Work item: Check each line of the data below for the string "konzoly", then report how many lines have it and nothing else.

Recorded data:
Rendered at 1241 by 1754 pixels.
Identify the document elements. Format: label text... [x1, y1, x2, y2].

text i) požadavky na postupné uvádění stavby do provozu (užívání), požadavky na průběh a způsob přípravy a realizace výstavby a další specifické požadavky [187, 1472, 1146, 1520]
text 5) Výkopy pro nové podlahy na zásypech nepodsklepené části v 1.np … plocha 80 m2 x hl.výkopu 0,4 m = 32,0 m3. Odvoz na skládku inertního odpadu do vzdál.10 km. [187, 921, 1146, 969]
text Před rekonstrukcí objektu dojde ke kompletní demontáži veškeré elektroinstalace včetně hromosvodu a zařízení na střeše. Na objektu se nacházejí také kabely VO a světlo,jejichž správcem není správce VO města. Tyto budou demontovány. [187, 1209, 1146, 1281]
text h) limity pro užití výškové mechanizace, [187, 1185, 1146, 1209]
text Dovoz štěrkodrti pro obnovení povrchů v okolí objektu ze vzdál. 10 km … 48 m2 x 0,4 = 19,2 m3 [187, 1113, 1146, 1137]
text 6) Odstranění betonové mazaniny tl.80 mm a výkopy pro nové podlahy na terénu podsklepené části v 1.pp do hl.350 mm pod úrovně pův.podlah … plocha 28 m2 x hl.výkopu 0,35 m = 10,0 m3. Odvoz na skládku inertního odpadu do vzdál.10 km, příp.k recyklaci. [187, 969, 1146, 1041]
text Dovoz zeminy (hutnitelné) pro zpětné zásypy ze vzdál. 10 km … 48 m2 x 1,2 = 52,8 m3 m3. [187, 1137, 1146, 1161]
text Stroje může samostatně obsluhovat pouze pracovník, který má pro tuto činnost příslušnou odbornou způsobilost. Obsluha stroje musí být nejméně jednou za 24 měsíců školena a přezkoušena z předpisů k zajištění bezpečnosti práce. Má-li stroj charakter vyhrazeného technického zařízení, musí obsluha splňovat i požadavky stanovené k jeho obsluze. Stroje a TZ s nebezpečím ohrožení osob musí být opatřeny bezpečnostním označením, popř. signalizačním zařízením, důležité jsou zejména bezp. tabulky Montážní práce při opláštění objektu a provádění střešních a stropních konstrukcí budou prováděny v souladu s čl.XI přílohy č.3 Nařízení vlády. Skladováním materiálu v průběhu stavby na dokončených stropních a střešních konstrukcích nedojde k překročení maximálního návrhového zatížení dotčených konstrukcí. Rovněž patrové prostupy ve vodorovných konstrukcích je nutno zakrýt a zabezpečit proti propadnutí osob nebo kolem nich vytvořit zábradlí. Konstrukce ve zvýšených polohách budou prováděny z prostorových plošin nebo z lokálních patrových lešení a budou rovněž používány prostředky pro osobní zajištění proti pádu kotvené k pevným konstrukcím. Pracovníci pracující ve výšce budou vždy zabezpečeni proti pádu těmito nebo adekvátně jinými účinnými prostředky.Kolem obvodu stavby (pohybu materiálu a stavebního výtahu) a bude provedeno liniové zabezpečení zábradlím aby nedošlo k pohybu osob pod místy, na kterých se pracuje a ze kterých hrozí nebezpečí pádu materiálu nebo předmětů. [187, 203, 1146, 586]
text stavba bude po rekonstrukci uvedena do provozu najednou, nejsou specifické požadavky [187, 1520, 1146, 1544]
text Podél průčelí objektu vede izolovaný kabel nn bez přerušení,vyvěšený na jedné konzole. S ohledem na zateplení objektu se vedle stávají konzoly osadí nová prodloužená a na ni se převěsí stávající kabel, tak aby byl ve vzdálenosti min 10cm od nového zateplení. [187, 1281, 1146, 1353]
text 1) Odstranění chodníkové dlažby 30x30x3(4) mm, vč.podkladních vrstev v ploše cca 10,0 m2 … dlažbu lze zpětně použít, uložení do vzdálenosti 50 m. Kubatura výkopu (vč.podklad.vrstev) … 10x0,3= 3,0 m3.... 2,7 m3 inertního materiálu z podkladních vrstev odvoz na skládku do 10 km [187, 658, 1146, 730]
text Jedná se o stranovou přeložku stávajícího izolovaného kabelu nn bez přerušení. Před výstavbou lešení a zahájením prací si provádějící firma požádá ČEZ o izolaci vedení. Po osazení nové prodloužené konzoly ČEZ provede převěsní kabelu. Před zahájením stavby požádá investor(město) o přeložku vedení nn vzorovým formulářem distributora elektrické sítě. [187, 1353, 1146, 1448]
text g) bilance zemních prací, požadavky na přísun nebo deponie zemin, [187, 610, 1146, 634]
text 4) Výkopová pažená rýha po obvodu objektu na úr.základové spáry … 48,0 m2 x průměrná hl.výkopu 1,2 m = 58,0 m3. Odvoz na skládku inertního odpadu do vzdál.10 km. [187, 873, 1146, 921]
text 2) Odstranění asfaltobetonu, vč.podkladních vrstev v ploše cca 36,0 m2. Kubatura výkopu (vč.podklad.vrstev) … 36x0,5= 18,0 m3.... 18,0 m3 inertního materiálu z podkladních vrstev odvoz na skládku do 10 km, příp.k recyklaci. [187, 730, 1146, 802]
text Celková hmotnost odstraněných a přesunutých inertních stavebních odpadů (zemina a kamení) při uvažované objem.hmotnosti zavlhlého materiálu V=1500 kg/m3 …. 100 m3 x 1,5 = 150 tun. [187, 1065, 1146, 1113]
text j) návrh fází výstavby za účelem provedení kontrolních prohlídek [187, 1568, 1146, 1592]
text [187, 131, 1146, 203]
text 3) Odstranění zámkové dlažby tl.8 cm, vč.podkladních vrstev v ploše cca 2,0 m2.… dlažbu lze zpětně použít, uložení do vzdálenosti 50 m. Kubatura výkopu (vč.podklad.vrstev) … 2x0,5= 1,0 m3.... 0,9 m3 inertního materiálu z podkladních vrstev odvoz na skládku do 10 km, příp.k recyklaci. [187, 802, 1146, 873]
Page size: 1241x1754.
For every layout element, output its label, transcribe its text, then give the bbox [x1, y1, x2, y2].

Output of the task: 2